**Directions for this task**
Copy out the rows that begin with the line containing "Опубликовано: 25 сентября 2025" and end with the line containing "голос каждого будет услышан!", both lines included.

**Records provided**
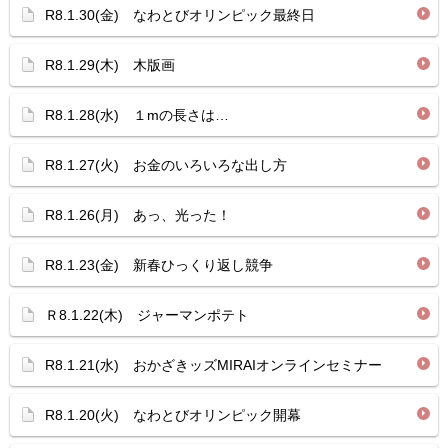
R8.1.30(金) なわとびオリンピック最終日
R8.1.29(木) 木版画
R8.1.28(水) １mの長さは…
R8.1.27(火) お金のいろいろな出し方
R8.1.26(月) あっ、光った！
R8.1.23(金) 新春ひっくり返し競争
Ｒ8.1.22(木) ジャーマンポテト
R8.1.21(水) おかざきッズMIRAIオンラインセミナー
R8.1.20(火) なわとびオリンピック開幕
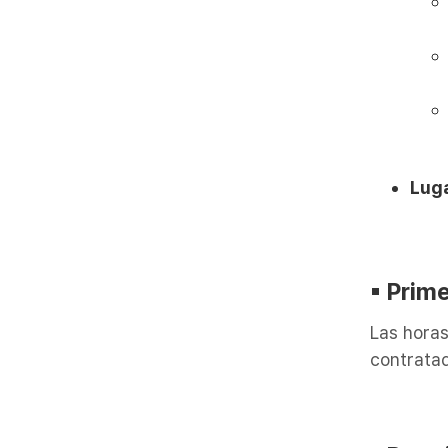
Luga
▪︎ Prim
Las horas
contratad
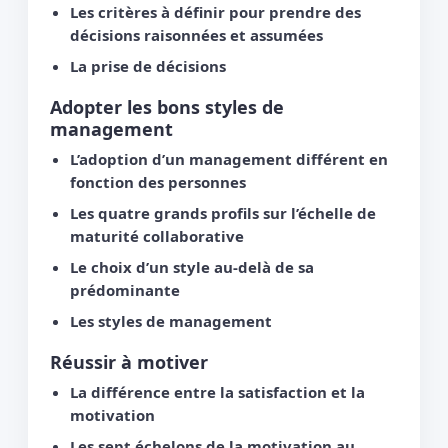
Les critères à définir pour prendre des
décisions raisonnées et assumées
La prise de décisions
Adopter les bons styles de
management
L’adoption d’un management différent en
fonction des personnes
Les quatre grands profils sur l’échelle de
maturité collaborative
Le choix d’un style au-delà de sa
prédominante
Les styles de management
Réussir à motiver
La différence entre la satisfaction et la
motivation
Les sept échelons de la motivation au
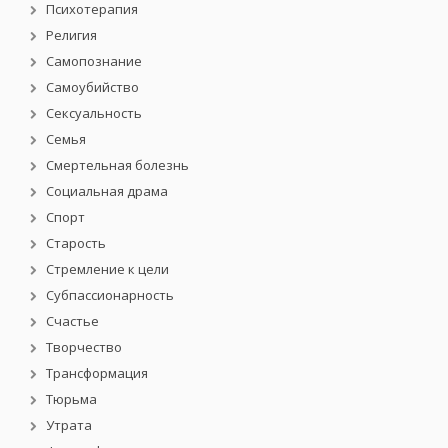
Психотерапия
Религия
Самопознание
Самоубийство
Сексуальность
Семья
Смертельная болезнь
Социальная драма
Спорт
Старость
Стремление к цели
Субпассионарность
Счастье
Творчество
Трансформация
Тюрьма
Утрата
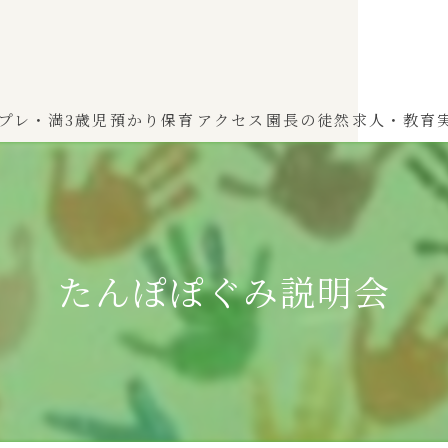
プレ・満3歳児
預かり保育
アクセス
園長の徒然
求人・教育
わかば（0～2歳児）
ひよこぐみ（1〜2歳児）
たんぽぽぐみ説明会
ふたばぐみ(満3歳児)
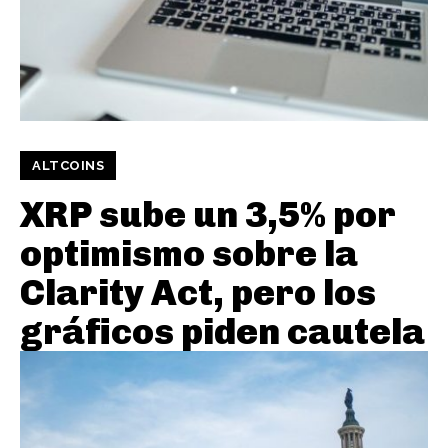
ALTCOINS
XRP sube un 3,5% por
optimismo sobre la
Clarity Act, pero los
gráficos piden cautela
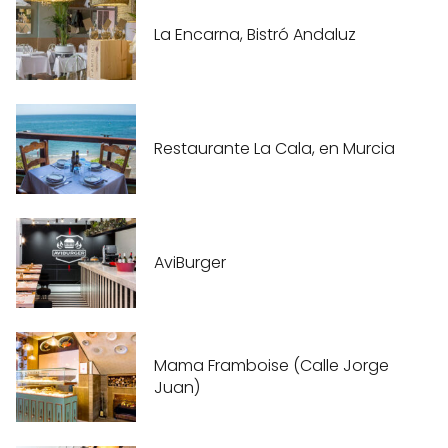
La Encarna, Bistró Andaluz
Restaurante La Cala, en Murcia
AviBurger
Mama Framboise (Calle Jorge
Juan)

---

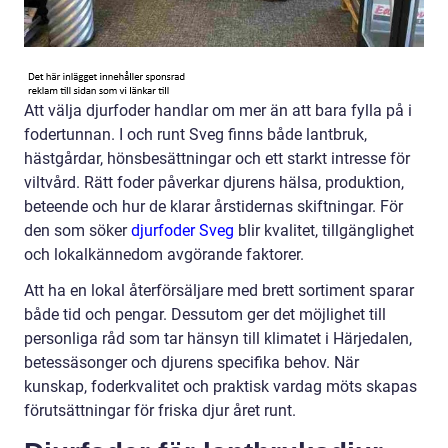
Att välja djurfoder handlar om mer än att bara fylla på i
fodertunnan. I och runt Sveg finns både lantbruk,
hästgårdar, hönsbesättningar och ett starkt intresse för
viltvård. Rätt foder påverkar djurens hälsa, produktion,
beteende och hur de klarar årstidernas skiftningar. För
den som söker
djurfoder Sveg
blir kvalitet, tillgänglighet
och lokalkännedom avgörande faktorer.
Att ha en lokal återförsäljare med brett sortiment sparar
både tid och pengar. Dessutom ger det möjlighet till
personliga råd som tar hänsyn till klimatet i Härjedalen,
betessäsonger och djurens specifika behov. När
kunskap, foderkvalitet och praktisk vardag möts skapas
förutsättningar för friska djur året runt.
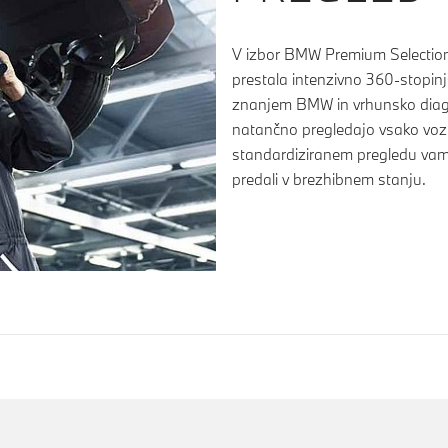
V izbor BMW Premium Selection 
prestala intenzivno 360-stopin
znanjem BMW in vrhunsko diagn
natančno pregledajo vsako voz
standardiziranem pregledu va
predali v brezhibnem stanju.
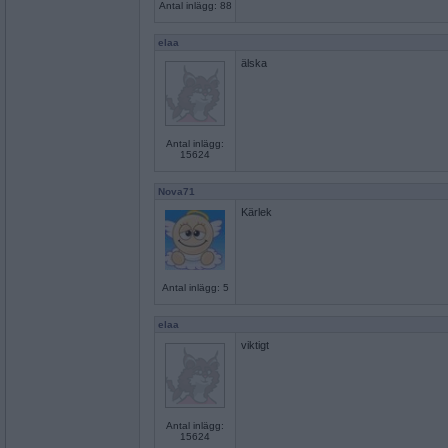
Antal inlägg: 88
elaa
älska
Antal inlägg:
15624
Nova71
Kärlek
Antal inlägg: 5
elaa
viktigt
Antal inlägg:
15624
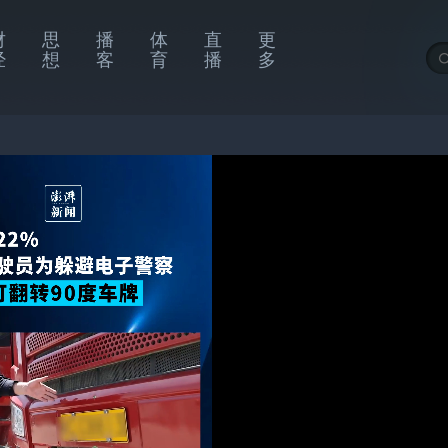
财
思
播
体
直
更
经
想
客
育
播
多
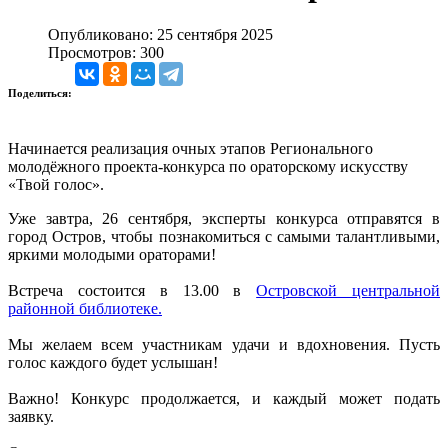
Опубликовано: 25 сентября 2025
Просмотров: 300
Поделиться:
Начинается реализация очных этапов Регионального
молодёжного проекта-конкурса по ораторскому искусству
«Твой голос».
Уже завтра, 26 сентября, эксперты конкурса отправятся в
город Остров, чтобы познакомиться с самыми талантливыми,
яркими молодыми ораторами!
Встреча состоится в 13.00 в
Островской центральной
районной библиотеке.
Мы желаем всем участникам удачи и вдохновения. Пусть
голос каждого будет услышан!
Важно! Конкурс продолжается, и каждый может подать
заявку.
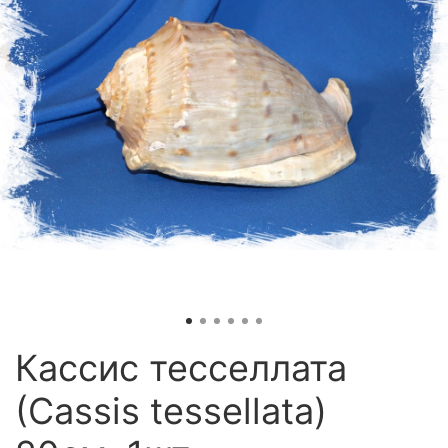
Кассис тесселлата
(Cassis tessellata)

**Response for this exercise**
Опубликовано: 25 сентября 2025
Просмотров: 300
Поделиться:
Начинается реализация очных этапов Регионального
молодёжного проекта-конкурса по ораторскому искусству
«Твой голос».
Уже завтра, 26 сентября, эксперты конкурса отправятся в
город Остров, чтобы познакомиться с самыми талантливыми,
яркими молодыми ораторами!
Встреча состоится в 13.00 в
Островской центральной
районной библиотеке.
Мы желаем всем участникам удачи и вдохновения. Пусть
голос каждого будет услышан!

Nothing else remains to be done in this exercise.